WHAT NEEDS TO BE DONE:
Write the data out again exactly, dropping any images it holds.

RECORDS SUPPLIED:
######

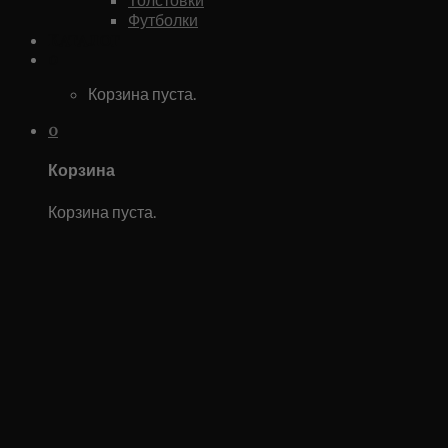
Футболки
Каталог
0
Корзина пуста.
0
Корзина
Корзина пуста.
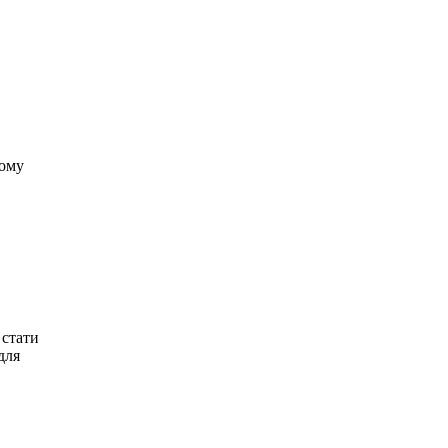
Тому
 стати
для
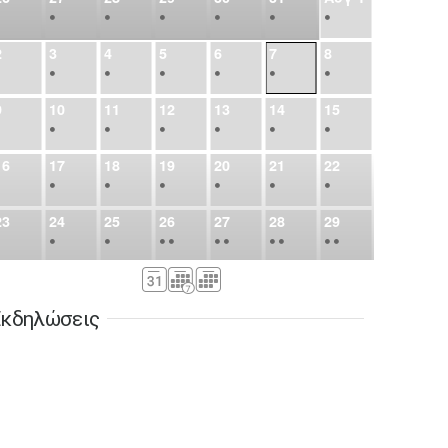
•
•
•
•
•
•
•
2
3
4
5
6
7
8
•
•
•
•
•
•
•
9
10
11
12
13
14
15
•
•
•
•
•
•
•
16
17
18
19
20
21
22
•
•
•
•
•
•
•
23
24
25
26
27
28
29
•
•
•
•
•
•
•
•
•
•
•
30
31
Σεπ
1
2
3
4
5
•
•
•
•
•
•
•
κδηλώσεις
6
7
8
9
10
11
12
•
•
•
•
•
•
•
13
14
15
16
17
18
19
•
•
•
•
•
•
•
•
•
20
21
22
23
24
25
26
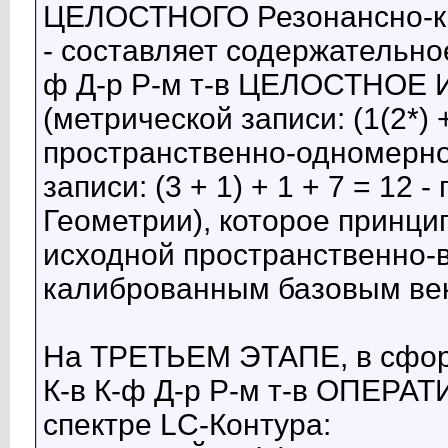
ЦЕЛОСТНОГО Резонансно-кв
- составляет содержатель
ф Д-р Р-м т-в ЦЕЛОСТНОЕ 
(метрической записи: (1(2*) +
пространственно-одномерно
записи: (3 + 1) + 1 + 7 = 12
Геометрии), которое принци
исходной пространственно-в
калиброванным базовым ве
На ТРЕТЬЕМ ЭТАПЕ, в сфо
К-в К-ф Д-р Р-м т-в ОПЕРА
спектре LC-Контура:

######

RESULT FOR THIS TASK:
Футболки
Каталог
0
Корзина пуста.
0
Корзина
Корзина пуста.
Тому
 стати
для
•
•
•
•
•
•
•
2
3
4
5
6
7
8
•
•
•
•
•
•
•
9
10
11
12
13
14
15
•
•
•
•
•
•
•
16
17
18
19
20
21
22
•
•
•
•
•
•
•
23
24
25
26
27
28
29
•
•
•
•
•
•
•
•
•
•
•
30
31
Σεπ
1
2
3
4
5
•
•
•
•
•
•
•
κδηλώσεις
6
7
8
9
10
11
12
•
•
•
•
•
•
•
13
14
15
16
17
18
19
•
•
•
•
•
•
•
•
•
20
21
22
23
24
25
26
ЦЕЛОСТНОГО Резонансно-кв
- составляет содержатель
ф Д-р Р-м т-в ЦЕЛОСТНОЕ 
(метрической записи: (1(2*) +
пространственно-одномерно
записи: (3 + 1) + 1 + 7 = 12
Геометрии), которое принци
исходной пространственно-в
калиброванным базовым ве
На ТРЕТЬЕМ ЭТАПЕ, в сфо
К-в К-ф Д-р Р-м т-в ОПЕРА
спектре LC-Контура:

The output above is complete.